The issue of course is not just having women in the field but including in the field feminist, womanist, and other theoretical or theological approaches. Here's
a very short essay or piece of essay on this. Also a short essay , "An Ecology of Knowledge," by Lisa Stenmark. (A lot of the issues raised are epistemological as well as ethical.)

Oh, and CTNS also has a new project called
STARS. Check out the research topic and the theme! Lots of physics there.

For one of the basic books on the whole religion and science dialogue, go to the works of
Ian Barbour and see his short When Science Meets Religion. But he has, as you will see by the bio, written a lot of books. And yes, he is a physicist. Here's another bio of him.
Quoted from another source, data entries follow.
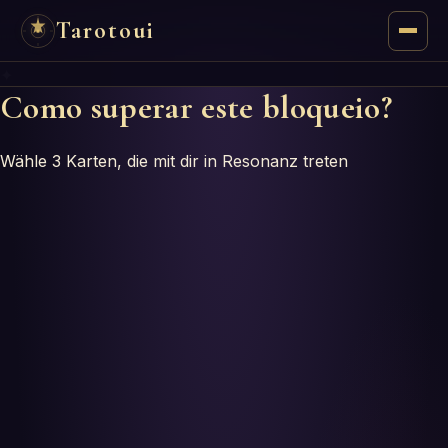
Tarotoui
✦
Tarot
Como superar este bloqueio?
Respostas do Tarot
Wähle 3 Karten, die mit dir in Resonanz treten
Oráculos
Mancias
Astrologia
Numerologia
Horóscopos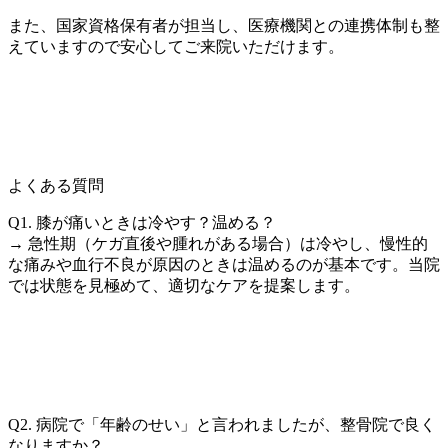
また、国家資格保有者が担当し、医療機関との連携体制も整
えていますので安心してご来院いただけます。
よくある質問
Q1. 膝が痛いときは冷やす？温める？
→ 急性期（ケガ直後や腫れがある場合）は冷やし、慢性的
な痛みや血行不良が原因のときは温めるのが基本です。当院
では状態を見極めて、適切なケアを提案します。
Q2. 病院で「年齢のせい」と言われましたが、整骨院で良く
なりますか？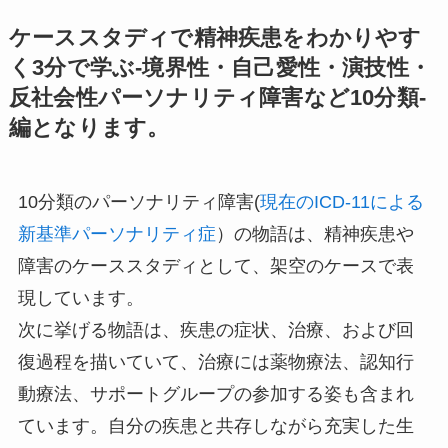
ケーススタディで精神疾患をわかりやす
く3分で学ぶ-境界性・自己愛性・演技性・
反社会性パーソナリティ障害など10分類-
編となります。
10分類のパーソナリティ障害(
現在のICD-11による
新基準パーソナリティ症
）の物語は、精神疾患や
障害のケーススタディとして、架空のケースで表
現しています。
次に挙げる物語は、疾患の症状、治療、および回
復過程を描いていて、治療には薬物療法、認知行
動療法、サポートグループの参加する姿も含まれ
ています。自分の疾患と共存しながら充実した生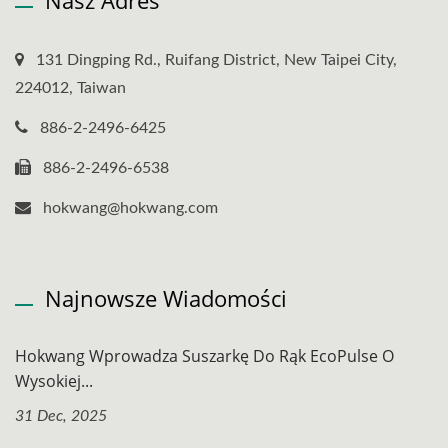
Nasz Adres
131 Dingping Rd., Ruifang District, New Taipei City,
224012, Taiwan
886-2-2496-6425
886-2-2496-6538
hokwang@hokwang.com
Najnowsze Wiadomości
Hokwang Wprowadza Suszarkę Do Rąk EcoPulse O
Wysokiej...
31 Dec, 2025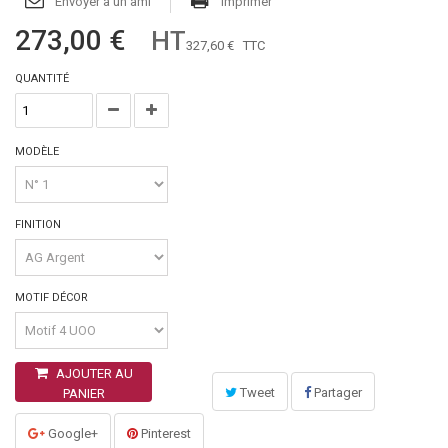
Envoyer à un ami
Imprimer
273,00 €
HT
327,60 €
TTC
QUANTITÉ
MODÈLE
FINITION
MOTIF DÉCOR
AJOUTER AU
Tweet
Partager
PANIER
Google+
Pinterest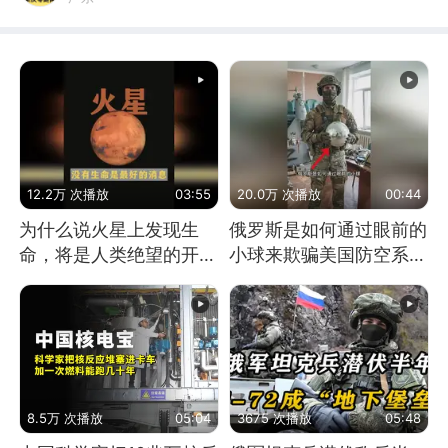
12.2万 次播放
03:55
20.0万 次播放
00:44
为什么说火星上发现生
俄罗斯是如何通过眼前的
命，将是人类绝望的开
小球来欺骗美国防空系统
始？
的
8.5万 次播放
05:04
3675 次播放
05:48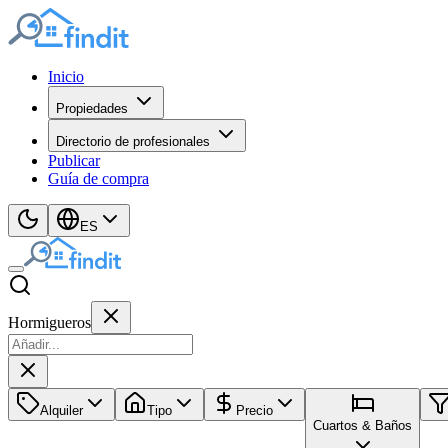
Inicio
Propiedades
Directorio de profesionales
Publicar
Guía de compra
ES
Hormigueros
Alquiler
Tipo
Precio
Cuartos & Baños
I'd be very interested to hear more about the book by the Dalai Lama. Eric and Don's course [These are my colleagues -- Eric Mortensen in religious studies, my department, an expert in Buddhism, shamanism and folklore et al., and Donald Smith in physics; they team teach a course on science and religion; I'd love to take it!] probably has perspectives from Asian and other religious perspectives that the folks above have not explored in depth, if at all. So of course, a look at their syllabus would be really important. The science-and-religion field is vast. It is also serious and scholarly and a lot of people don't realize this -- which is why it's great that Krista Tippett has done shows like the one with Polkinghorne. Another thing that helped spread the wealth, so to speak, was a curriculum contest (I have friends who applied for grants via this competition back in the day) and program on teaching religion and science. CTNS called it the
Science and Religion Course Program.

That should get you started ;-) .


* * * * *
P.S. JohnieB, Pablito, TCR, and others will want to know what we had for dinner.

I cooked, if you can call such a simple meal cooking. Four courses:

1. Crenshaw melon.

2. Salad of mixed greens with heirloom tomato slices, avocado slices, red bell pepper strips, and cold salmon (not much, left over from my dinner of the night before -- cooked en papillote with absolutely nothing, just the fresh fish, and yes, it was the ecologically okay kind, wild caught from Alaska, thank you to my local supermarket, big ol' corporate Harris Teeter), dressed with extra virgin olive oil and freshly ground French sea salt.

3. Whole wheat fusilli with pesto. (Pine nuts are too pricey and hard to digest, though classic pesto calls for them; I was out of walnuts; and the only nuts I had in the house --I keep nuts in the freezer so they won't go stale or rancid-- were cashews, so I experimented. Besides the cashews, the classic ingredients: olive oil, garlic, fresh basil, grated parmesan.)

4. Small amount of Julie's Organic Mocha Java ice cream with blueberries on top. (Originally it was going to be just the ice cream; but the Adorable Godson caught sight of the blueberries in the fridge and said, "Mmmm, blueberries.")

The melon, tomato, pepper, basil, and blueberries were from the farmers' market.

Oh, and to drink, iced peppermint tea; it was a no-wine evening.